Wednesday 14 June 2017

Book ~ "The Judas Goat" (1978) Robert B. Parker

From Goodreads ~ Spenser has gone to London - and not to see the Queen. He's gone to track down a bunch of bombers who've blown away his client's wife and kids. His job is to catch them. Or kill them. His client isn't choosy.

But there are nine killers to one Spenser - long odds. Hawk helps balance the equation. The rest depends on a wild plan. Spenser will get one of the terrorists to play Judas Goat - to lead him to others. Trouble is, he hasn't counted on her being very blond, very beautiful and very dangerous.

Spenser is a private investigator in Boston and has been hired by Hugh Dixon, a millionaire, to find the nine members of a terrorist group that bombed a London restaurant where he and his family had been dining.  His wife and daughters are killed and he was left a paraplegic.

Spenser heads to London to start his investigation.  He finds some of the members and hires his friend, Hawk, to help him find the others.  This takes them from London to Copenhagen to Amsterdam to the Montreal Olympics.

This is the fifth in the Spenser series (there are currently 46, with the last six written by Ace Atkins after Parker's death in 2010).  I've read many in the series over the years (and have enjoyed the series) but I can't remember where I'd jumped in.  I know I hadn't started at the beginning so have started reading them from the beginning of the series.  Though it is part of a series, it works as a stand alone.

I liked the writing style ... I find it humorous at times.  Spenser is a tough guy with a wisecracking sense of humour.  This book was written and is set in the late 1970s so is dated with some of its references and lingo.  It's written in first person perspective in Spenser's voice.  As a head's up, there is swearing.
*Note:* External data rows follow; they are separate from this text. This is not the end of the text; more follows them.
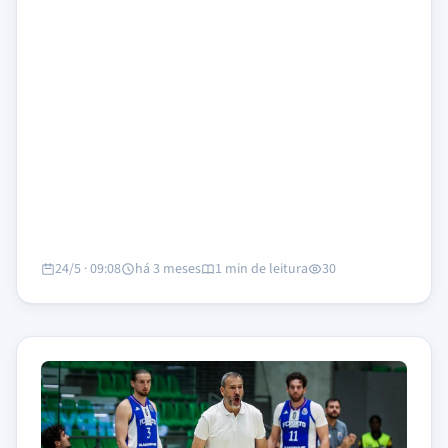
24/5 · 09:08
há 3 meses
1 min de leitura
30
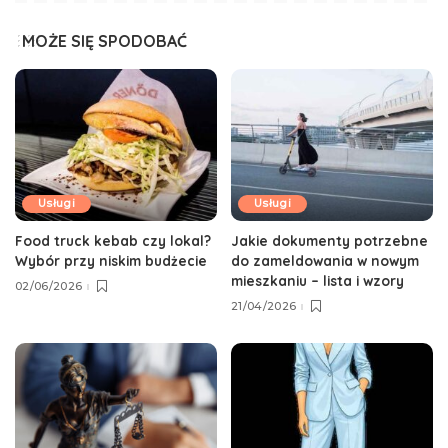
MOŻE SIĘ SPODOBAĆ
Usługi
Usługi
Food truck kebab czy lokal?
Jakie dokumenty potrzebne
Wybór przy niskim budżecie
do zameldowania w nowym
mieszkaniu – lista i wzory
02/06/2026
21/04/2026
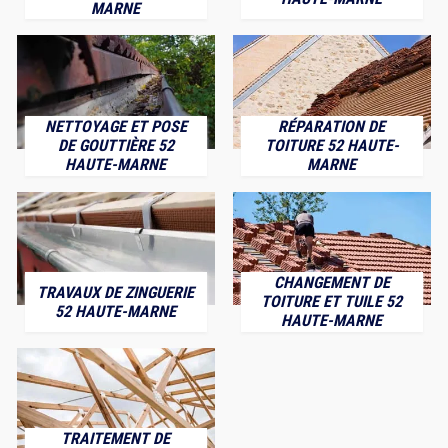
MARNE
NETTOYAGE ET POSE
RÉPARATION DE
DE GOUTTIÈRE 52
TOITURE 52 HAUTE-
HAUTE-MARNE
MARNE
CHANGEMENT DE
TRAVAUX DE ZINGUERIE
TOITURE ET TUILE 52
52 HAUTE-MARNE
HAUTE-MARNE
TRAITEMENT DE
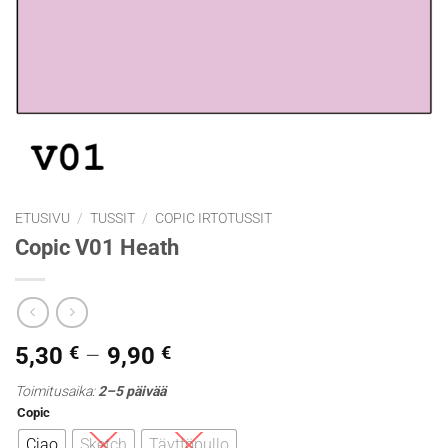
ETUSIVU
/
TUSSIT
/
COPIC IRTOTUSSIT
Copic V01 Heath
Hintaluokka:
5,30
€
–
9,90
€
5,30 €
Toimitusaika:
2–5 päivää
-
Copic
9,90 €
Ciao
Sketch
Täyttöpullo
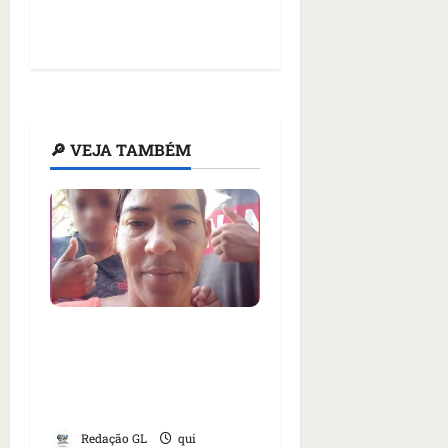
🔎 VEJA TAMBÉM
Filhos de mãe
assassinada sequestram
suspeito e são presos no
velório
Redação GL
qui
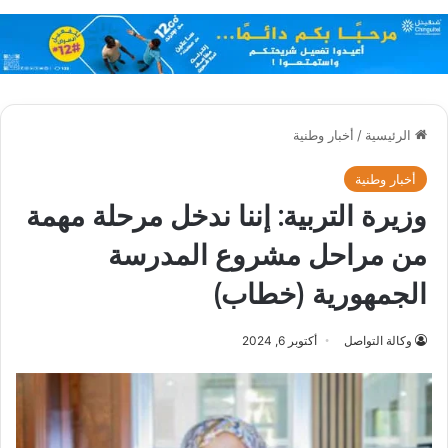
الرئيسية
/
أخبار وطنية
أخبار وطنية
وزيرة التربية: إننا ندخل مرحلة مهمة
من مراحل مشروع المدرسة
الجمهورية (خطاب)
وكالة التواصل
أكتوبر 6, 2024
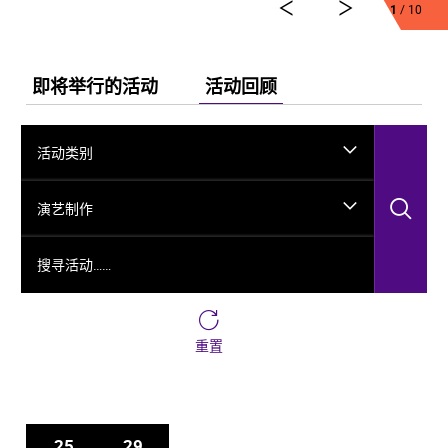
1
/ 10
舞剧《龟兹》集结了各方力量，佟睿睿担任总编导，文
史学者韩子勇担任编剧，主创团队汇集了制作人李东，
作曲家郭思达，执行编导何滔、王彭，舞美设计秦立
运，服装设计阳东霖，视觉总监王涵，编导李宏钧、魏
即将举行的活动
活动回顾
威、古力加娜提·沙塔尔、付阳雪，多媒体设计胡天骥，
灯光设计刘钊，造型设计徐彬，道具设计雷鹏等诸多国
内艺术家。舞剧以新疆艺术剧院歌舞团和新疆师范大学
活动类别
的青年舞者为班底，携手国内优秀青年舞蹈艺术家共同
出演。
搜
演艺制作
搜寻活动……
重置
25
29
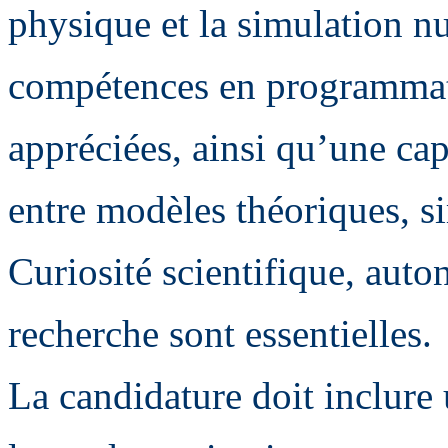
physique et la simulation n
compétences en programmat
appréciées, ainsi qu’une capa
entre modèles théoriques, s
Curiosité scientifique, auto
recherche sont essentielles.
La candidature doit inclure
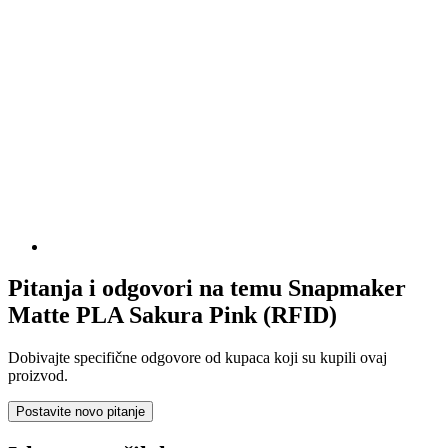
Pitanja i odgovori na temu Snapmaker
Matte PLA Sakura Pink (RFID)
Dobivajte specifične odgovore od kupaca koji su kupili ovaj
proizvod.
Postavite novo pitanje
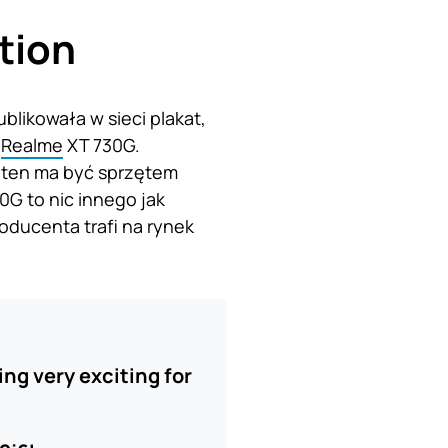
tion
likowała w sieci plakat,
i
Realme
XT 730G.
 ten ma być sprzętem
G to nic innego jak
ducenta trafi na rynek
ng very exciting for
I wasn't crazy about this book.  I thought the storyline was uninteresting and boring.  And I found it hard to believe that Spenser got away with killing or injuring as many people as he did worldwide yet there was no ramifications.  While I don't mind that Spenser is dating Susan Silverman, I find their conversations unbelievable.  They are in love, have been dating for a few years, yet talk to each other like they are teenagers (they are about 40).  I like the friendship between Spenser and Hawk but it is tiring at times with Spenser talking like the rich white plantation owner and Hawk talking like the indentured slave (Hawk is black).  I found Kathie, one of the terrorists, to be an unbelievable character when she is "given" to Spenser and becomes submissive throwing herself at Spenser and then Hawk (her terrorist group is against blacks).